For the standard problem:
$Ax = b$
$x \geq 0$
For a basic feasible solution:
$x = (x_1, x_2,…,x_m, 0 ,0, 0)$ or equivalenty:
$x_1a_1 + x_2a_2 +···+ x_ma_m = b$ (1)
Suppose we decide to bring into the representation $a_q$. Then we can represent this in terms of the current basis:
$a_q = y_{1q}a_1 + y_{2q}a_2 +···+ y_{mq}a_m $ (2)
If we multiply (2) by $\epsilon \geq 0$ and subtract (2) from (1) then we have the following:
$(x_1 −\epsilon y_{1q})a_1 +(x2 −\epsilon y_{2q})a_2 +···+(xm −\epsilon y_{mq})a_m +a_q = b$
Now if $\epsilon = 0$ then we have the basic solution meaning that $x_i, i=1,..,m \ge0$ and the remaining $x_i = 0$.
My confusion comes from the text where it states that for $\epsilon \geq 0$ then the solution is feasible but non-basic. Could someone explain to me why? Is it because the corresponding element for $a_q$ in the solution vector $x$ is non-zero?

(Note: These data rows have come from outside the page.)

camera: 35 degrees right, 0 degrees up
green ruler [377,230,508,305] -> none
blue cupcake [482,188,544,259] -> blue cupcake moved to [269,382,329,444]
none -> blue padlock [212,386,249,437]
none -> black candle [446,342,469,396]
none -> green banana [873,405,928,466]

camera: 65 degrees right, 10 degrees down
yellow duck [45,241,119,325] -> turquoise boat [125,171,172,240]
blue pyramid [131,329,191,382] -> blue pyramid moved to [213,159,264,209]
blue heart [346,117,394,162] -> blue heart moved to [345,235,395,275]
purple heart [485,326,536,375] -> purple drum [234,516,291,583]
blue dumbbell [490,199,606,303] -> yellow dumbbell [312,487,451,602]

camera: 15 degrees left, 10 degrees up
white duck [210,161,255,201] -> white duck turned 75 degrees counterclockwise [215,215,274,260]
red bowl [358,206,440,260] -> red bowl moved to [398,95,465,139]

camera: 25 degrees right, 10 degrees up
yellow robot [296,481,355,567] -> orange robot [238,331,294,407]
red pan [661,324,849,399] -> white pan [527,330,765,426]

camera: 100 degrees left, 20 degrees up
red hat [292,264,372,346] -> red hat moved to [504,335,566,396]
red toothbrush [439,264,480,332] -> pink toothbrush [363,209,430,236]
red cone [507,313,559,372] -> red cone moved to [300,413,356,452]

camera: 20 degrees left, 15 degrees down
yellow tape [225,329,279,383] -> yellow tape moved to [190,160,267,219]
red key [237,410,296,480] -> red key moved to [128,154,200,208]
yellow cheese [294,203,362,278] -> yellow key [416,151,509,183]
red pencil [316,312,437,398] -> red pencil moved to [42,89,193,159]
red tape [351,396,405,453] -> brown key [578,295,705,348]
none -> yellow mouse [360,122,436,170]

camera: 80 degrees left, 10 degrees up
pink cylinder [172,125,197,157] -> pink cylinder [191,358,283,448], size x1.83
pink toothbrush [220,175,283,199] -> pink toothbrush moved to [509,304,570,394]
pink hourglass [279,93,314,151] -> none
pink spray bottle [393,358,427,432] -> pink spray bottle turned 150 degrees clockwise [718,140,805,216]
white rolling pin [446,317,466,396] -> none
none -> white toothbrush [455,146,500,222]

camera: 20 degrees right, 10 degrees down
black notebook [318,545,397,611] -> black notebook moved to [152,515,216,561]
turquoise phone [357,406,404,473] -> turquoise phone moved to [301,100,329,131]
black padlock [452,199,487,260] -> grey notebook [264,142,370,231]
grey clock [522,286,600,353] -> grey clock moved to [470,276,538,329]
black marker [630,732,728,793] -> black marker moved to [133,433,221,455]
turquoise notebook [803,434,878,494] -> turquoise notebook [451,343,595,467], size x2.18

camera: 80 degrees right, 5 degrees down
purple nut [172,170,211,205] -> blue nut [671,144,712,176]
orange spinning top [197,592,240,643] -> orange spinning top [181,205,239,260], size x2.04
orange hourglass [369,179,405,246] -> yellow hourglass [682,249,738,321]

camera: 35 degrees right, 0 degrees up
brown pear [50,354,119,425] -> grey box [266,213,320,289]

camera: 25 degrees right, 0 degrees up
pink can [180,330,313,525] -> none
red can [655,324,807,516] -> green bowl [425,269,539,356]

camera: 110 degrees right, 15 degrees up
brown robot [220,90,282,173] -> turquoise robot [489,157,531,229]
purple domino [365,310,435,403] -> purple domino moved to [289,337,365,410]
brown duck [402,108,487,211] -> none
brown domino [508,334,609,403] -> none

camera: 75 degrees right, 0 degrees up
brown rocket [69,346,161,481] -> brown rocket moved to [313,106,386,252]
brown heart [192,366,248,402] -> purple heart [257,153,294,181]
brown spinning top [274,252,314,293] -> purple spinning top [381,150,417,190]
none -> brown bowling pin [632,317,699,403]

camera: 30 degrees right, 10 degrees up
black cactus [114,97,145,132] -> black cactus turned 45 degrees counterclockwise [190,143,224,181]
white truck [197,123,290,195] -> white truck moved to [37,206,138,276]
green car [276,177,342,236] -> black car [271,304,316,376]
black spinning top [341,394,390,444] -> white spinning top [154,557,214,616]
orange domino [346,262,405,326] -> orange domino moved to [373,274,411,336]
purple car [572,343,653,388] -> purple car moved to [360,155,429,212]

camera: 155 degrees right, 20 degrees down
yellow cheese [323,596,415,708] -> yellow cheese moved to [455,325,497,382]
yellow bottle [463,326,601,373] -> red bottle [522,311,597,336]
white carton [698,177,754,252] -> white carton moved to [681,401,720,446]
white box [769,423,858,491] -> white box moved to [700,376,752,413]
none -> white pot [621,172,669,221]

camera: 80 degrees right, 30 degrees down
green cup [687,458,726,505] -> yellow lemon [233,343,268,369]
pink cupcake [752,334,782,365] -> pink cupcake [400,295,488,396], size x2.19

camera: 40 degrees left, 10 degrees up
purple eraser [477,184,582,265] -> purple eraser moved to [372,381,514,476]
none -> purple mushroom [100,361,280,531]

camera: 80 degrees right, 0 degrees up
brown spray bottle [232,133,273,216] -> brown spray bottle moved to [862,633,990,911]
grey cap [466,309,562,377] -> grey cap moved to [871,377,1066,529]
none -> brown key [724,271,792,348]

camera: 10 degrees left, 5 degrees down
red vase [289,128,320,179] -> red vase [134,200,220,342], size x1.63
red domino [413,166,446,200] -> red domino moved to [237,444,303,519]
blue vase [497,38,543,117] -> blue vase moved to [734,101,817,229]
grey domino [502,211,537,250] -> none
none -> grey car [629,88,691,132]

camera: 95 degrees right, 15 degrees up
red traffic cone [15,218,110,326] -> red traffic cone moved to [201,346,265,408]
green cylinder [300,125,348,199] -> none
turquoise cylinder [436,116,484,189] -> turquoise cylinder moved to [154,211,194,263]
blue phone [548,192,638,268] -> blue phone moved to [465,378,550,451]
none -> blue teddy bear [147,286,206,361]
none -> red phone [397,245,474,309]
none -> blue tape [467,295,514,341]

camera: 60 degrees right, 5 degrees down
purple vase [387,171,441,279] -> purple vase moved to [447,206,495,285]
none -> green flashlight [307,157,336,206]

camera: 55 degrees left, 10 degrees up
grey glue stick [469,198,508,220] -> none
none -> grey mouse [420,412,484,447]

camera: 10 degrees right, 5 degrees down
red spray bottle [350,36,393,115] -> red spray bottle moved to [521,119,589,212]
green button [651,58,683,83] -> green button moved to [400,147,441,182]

The question comes from an explanation from the book "Linear and NonLinear Programming" by Luenberger. I am accessing a university pdf and so cannot share the link but here is a screenshot from the book on page 49:
Best Answer
It's non basic because you have $m+1$ nonzero coefficients but a basis of size $m$. To make the new point basic, increase $\epsilon$ until the first coefficient $x_i - \epsilon y_{iq}$ becomes zero, in which case you recover $m$ nonzero coefficients.